In the coming months, the PCI SCC plans to work with banks in Europe and the US to find ways of improving security, particularly for small merchants that lack the resources of larger organisations.
“We are looking at ways to make security as easy as possible by building more security into the payment services they are using to reduce the burden on the merchants,” said King.
“Chip and pin took away a lot of card-present fraud, so now we have to come up with a similar process for the e-commerce space where payment providers handle payments securely,” he said.
The PCI SCC is working with banks to draw up a list of reasonably priced, good third-party payment providers that are secure and comply with the PCI data security standards (PCI DSS).
“This approach means the merchant is no longer seeing the card data because all that is being handled by payment service providers who are experts in the field,” said King.
“Instead of trying to tacking e-commerce payments all on their own, merchants will be able to go for help to the financial institution that that they bank with, and the acquiring banks will be responsible for ensuring a consistent service to all merchants,” he said.

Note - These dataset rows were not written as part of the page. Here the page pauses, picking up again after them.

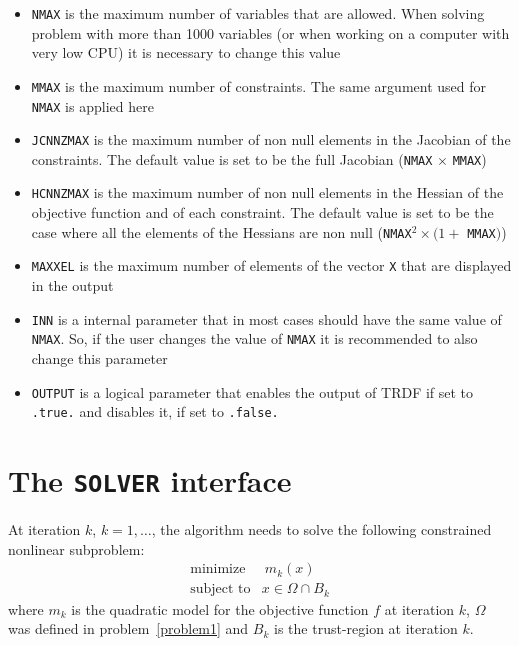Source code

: \documentclass[12pt]{article}
\begin{document}
\begin{itemize}
\item \texttt{NMAX} is the maximum number of variables that are
  allowed. When solving problem with more than 1000 variables (or when
  working on a computer with very low CPU) it is necessary to change
  this value

\item \texttt{MMAX} is the maximum number of constraints. The same
  argument used for \texttt{NMAX} is applied here

\item \texttt{JCNNZMAX} is the maximum number of non null elements in
  the Jacobian of the constraints. The default value is set to be the
  full Jacobian (\texttt{NMAX} $\times$ \texttt{MMAX})

\item \texttt{HCNNZMAX} is the maximum number of non null elements in
  the Hessian of the objective function and of each constraint. The
  default value is set to be the case where all the elements of the
  Hessians are non null (\texttt{NMAX}$^2 \times (1 + $
  \texttt{MMAX}$)$)

\item \texttt{MAXXEL} is the maximum number of elements of the vector
  \texttt{X} that are displayed in the output

\item \texttt{INN} is a internal parameter that in most cases should
  have the same value of \texttt{NMAX}. So, if the user changes the
  value of \texttt{NMAX} it is recommended to also change this
  parameter

\item \texttt{OUTPUT} is a logical parameter that enables the output
  of TRDF if set to \texttt{.true.} and disables it, if set to
  \texttt{.false.}
\end{itemize}

\section{The \texttt{SOLVER} interface}
\label{solver}

At iteration $k$, $k = 1,\dots$, the algorithm needs to solve the
following constrained nonlinear subproblem:
\begin{equation}
  \label{problem2}
  \begin{array}{ll}
    \text{minimize}  & \ m_k(x)\\
    \mbox{subject to} & x\in\Omega \cap B_k
  \end{array}\end{equation}
where $m_k$ is the quadratic model for the objective function $f$ at
iteration $k$, $\Omega$ was defined in problem~\eqref{problem1} and
$B_k$ is the trust-region at iteration $k$.
\end{document}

Following consultation with acquiring banks, the PCI SCC plans to publish guidance for banks on how to provide services that reduce what merchants have to do to ensure secure online transactions.
Although the initiative is aimed at helping small merchants, organisations of all sizes will benefit from services that automatically include a high level of security for transactions.
King said the European community meeting in Berlin also featured discussions around new technologies such as mobile commerce.
“There is a lot of interest in using mobile commerce in the merchant environment to accept payments, and we have been very busy in that regard,” he said.
PCI SCC is working closely with all stakeholders, he said, to find ways of making mobile payments as secure as possible, and evaluating card readers and pin pads that plug into mobile phones.
“We see a lot of challenges as well as opportunities associated with mobile ommerce, which will be another hot topic for the council in the coming year,” said King.
In the meantime, he said the PCI SCC has updated its guidance for merchants looking to accept mobile payments and its guidance on the topic for developers that are available in the online documents library.